**EXERCISE DIRECTIONS**. Transcribe the data below verbatim from the line with "структура интенсивнее включается" to the line with "казино официальный сайт". Include both of those lines.

**RAW DATA**.
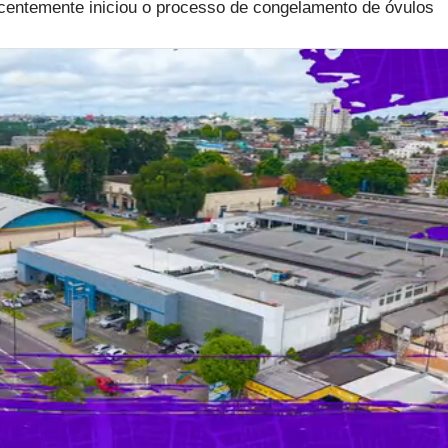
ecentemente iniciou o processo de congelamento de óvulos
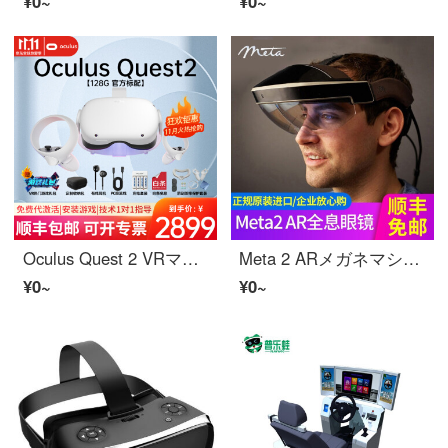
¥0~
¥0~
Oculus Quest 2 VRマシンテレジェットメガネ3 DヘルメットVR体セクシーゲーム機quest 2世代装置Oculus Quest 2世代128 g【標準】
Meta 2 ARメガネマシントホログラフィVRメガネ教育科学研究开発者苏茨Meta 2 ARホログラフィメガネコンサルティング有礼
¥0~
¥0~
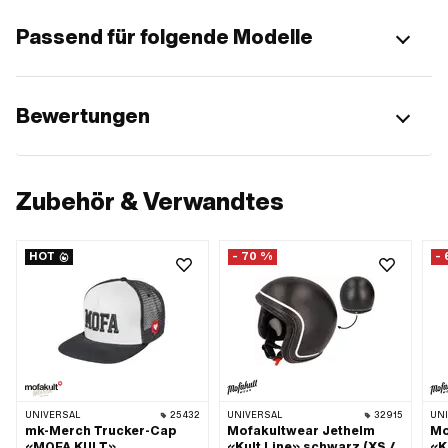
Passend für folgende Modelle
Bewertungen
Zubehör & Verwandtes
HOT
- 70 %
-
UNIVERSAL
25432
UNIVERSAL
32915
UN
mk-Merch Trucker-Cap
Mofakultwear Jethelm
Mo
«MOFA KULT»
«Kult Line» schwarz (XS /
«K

---

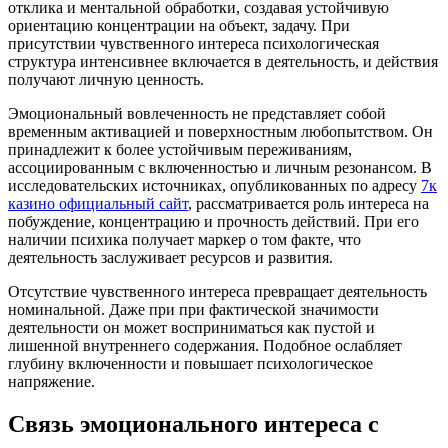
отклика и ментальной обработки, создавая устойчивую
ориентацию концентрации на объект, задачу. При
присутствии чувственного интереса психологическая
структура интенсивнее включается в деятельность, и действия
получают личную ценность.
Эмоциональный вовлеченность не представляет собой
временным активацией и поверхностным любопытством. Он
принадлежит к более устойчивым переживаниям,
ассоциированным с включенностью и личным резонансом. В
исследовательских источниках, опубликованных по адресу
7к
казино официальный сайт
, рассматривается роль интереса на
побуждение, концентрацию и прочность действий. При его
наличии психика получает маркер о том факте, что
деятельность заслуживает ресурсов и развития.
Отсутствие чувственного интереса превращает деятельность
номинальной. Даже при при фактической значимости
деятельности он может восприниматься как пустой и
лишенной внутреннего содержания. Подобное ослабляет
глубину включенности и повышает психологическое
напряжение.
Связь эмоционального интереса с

**SOLUTION TO THIS TASK**.
структура интенсивнее включается в деятельность, и действия
получают личную ценность.
Эмоциональный вовлеченность не представляет собой
временным активацией и поверхностным любопытством. Он
принадлежит к более устойчивым переживаниям,
ассоциированным с включенностью и личным резонансом. В
исследовательских источниках, опубликованных по адресу
7к
казино официальный сайт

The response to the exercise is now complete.